La soumission chimique, c’est le combat de Sandrine Josso, députée Modem Loire-atlantique, depuis que l’ancien sénateur Joël Guerriau l’ait droguée à son insu. Par la suite, Sandrine Josso est devenue porte-parole de l’association “Stop à la soumission chimique, M’endors pas”, fondée par Caroline Darian, la fille de Dominique P., l’homme actuellement en procès pour avoir drogué, violé et fait violé sa femme pendant 10 ans. Cinquante autres hommes sont aussi jugés pour viols sous soumissions chimiques durant ce procès.

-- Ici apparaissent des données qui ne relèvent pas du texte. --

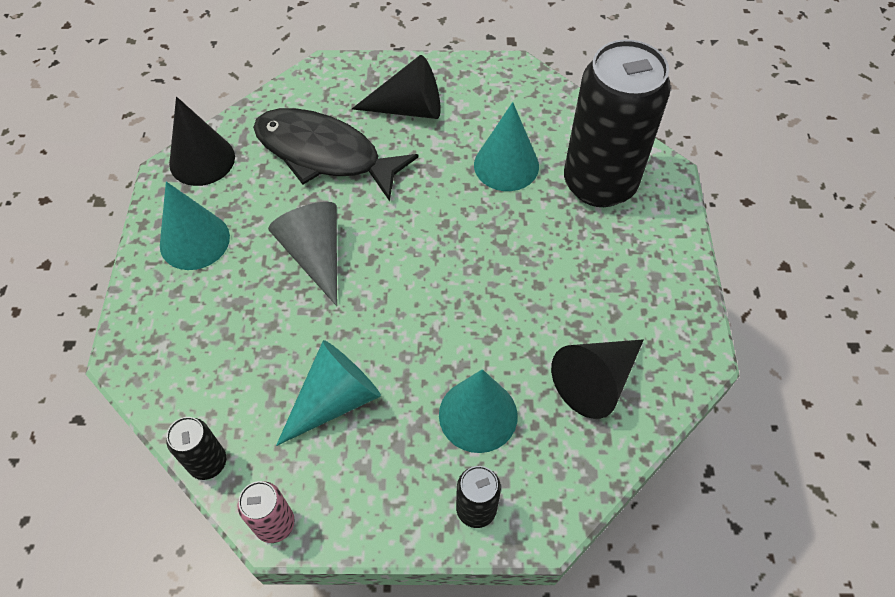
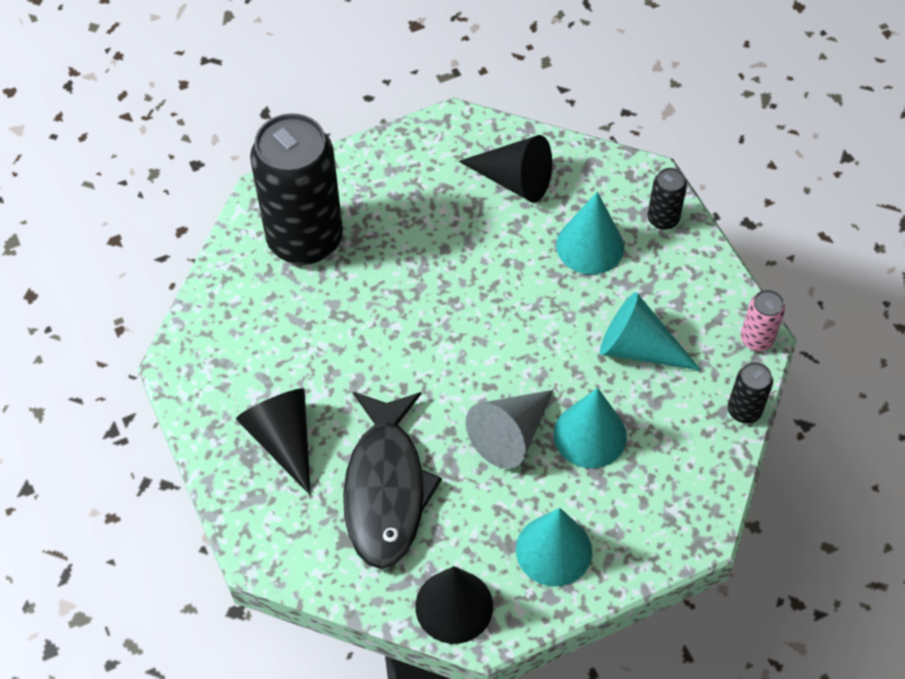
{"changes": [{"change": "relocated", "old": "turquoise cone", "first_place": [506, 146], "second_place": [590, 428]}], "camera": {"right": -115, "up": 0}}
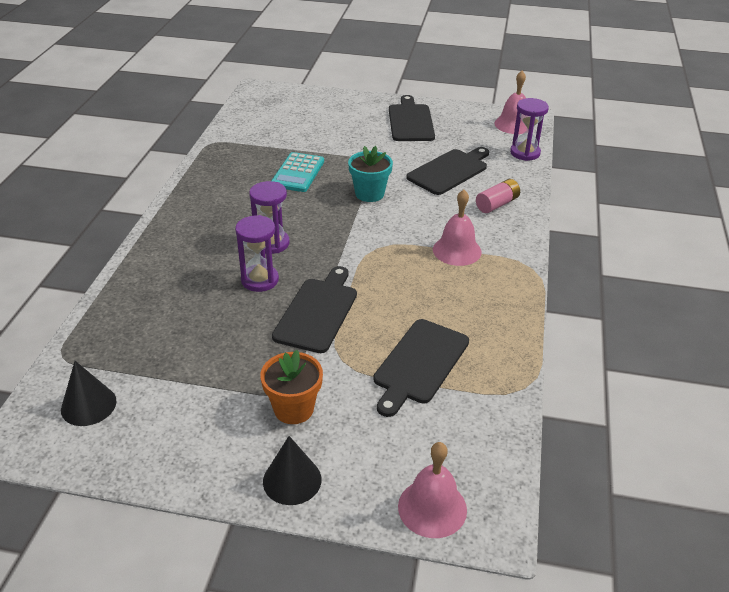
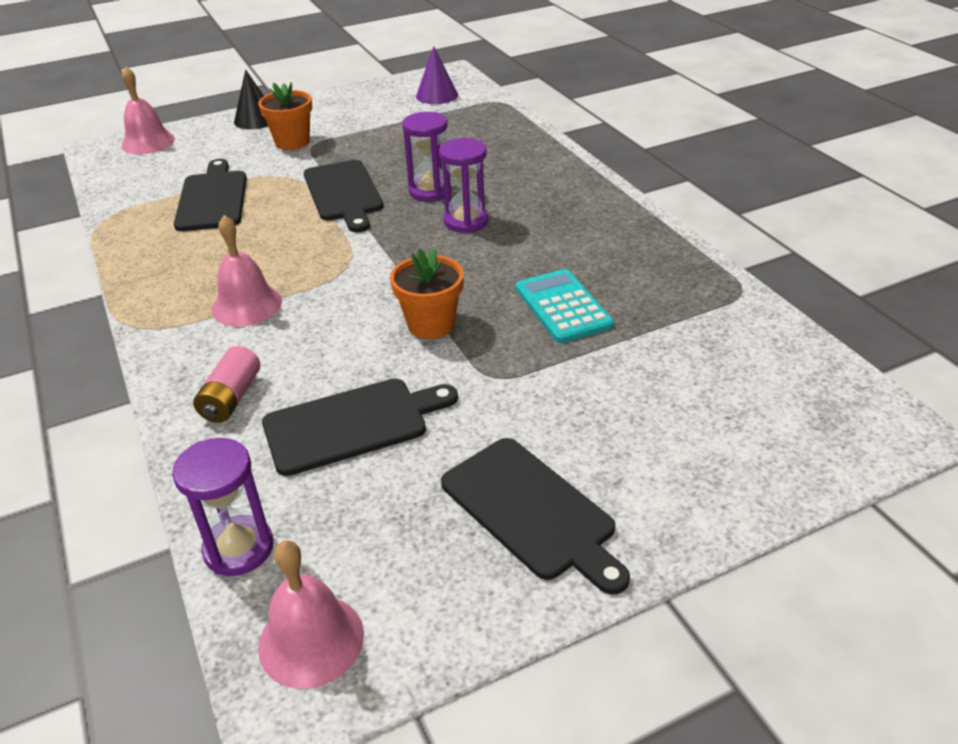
{"changes": [{"change": "spun", "old": "black cutting board", "first_place": [447, 171], "second_place": [360, 427], "degrees": -120}, {"change": "colour", "old": "turquoise flower pot", "new": "orange flower pot", "first_place": [370, 174], "second_place": [427, 293]}, {"change": "colour", "old": "black cone", "new": "purple cone", "first_place": [89, 393], "second_place": [437, 75]}], "camera": {"right": 145, "up": 0}}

Que pouvez-vous nous dire au sujet de votre engagement auprès de l’association “Stop à la soumission chimique – M’endors pas” ?
Cette association a été créée par Caroline Darian, qui est la fille de l’auteur qui va être jugé à Avignon à partir de demain. Le 2 septembre débute ce procès qui va durer 4 mois. Cinquante personnes vont être jugées, en plus de ce monsieur qui s’appelle Dominique P., le père de Caroline Darian.
Cet homme va être jugé pour avoir drogué et prostitué sa femme pendant 10 ans en procédant à des soumissions chimiques. Et les autres accusés, eux, sont jugés pour avoir commis les viols sous soumission chimique.
Quels sont les profils des accusés et comment va se dérouler le procès ?
Il faut savoir que ces accusés sont issus d’un panel varié de la société : des “monsieur tout-le-monde”. De l’ouvrier au cadre supérieur, en passant par le pompier, l’infirmier ou encore le comptable. La victime était sédatée à chaque fois, donc elle était complètement endormie par des produits, précisément par de la benzodiazépine.
Les accusés sont tous jugés séparément au tribunal d’Avignon. Ils seront accompagnés de leur avocats, et certains repartiront le soir chez eux. Au cours de ces quatre mois, le verdict tombera pour chacun d’eux. On écoutera ce qu’ils auront à dire ainsi que leurs avocats.
Comment la victime avait-elle découvert les faits ?
La victime a été appelée par le commissariat en 2020, quand Dominique Darian a filmé des femmes, sous leurs jupes précisément, dans un supermarché. Ces femmes ont porté plainte et suite à ces dépôts de plainte, il a dû aller au commissariat.
Les personnes qui l’ont auditionné ont constaté, en prenant son téléphone portable, qu’il y avaient d’autres films dans ce téléphone. Par la suite, son domicile a été perquisitionné avec une fouille de tous ses outils numériques, où ils ont découvert tout ce qui s’était passé.
Qu’est-ce que vous avez appris ?
Avec ma collègue sénatrice Véronique Guillotin, nous avons mené plusieurs auditions. On a commencé par les victimes, ensuite nous avons entendu des experts toxicologues ainsi que des médecins. Ils s’intéressent de près au stress post-traumatique et à ses conséquences sur la santé.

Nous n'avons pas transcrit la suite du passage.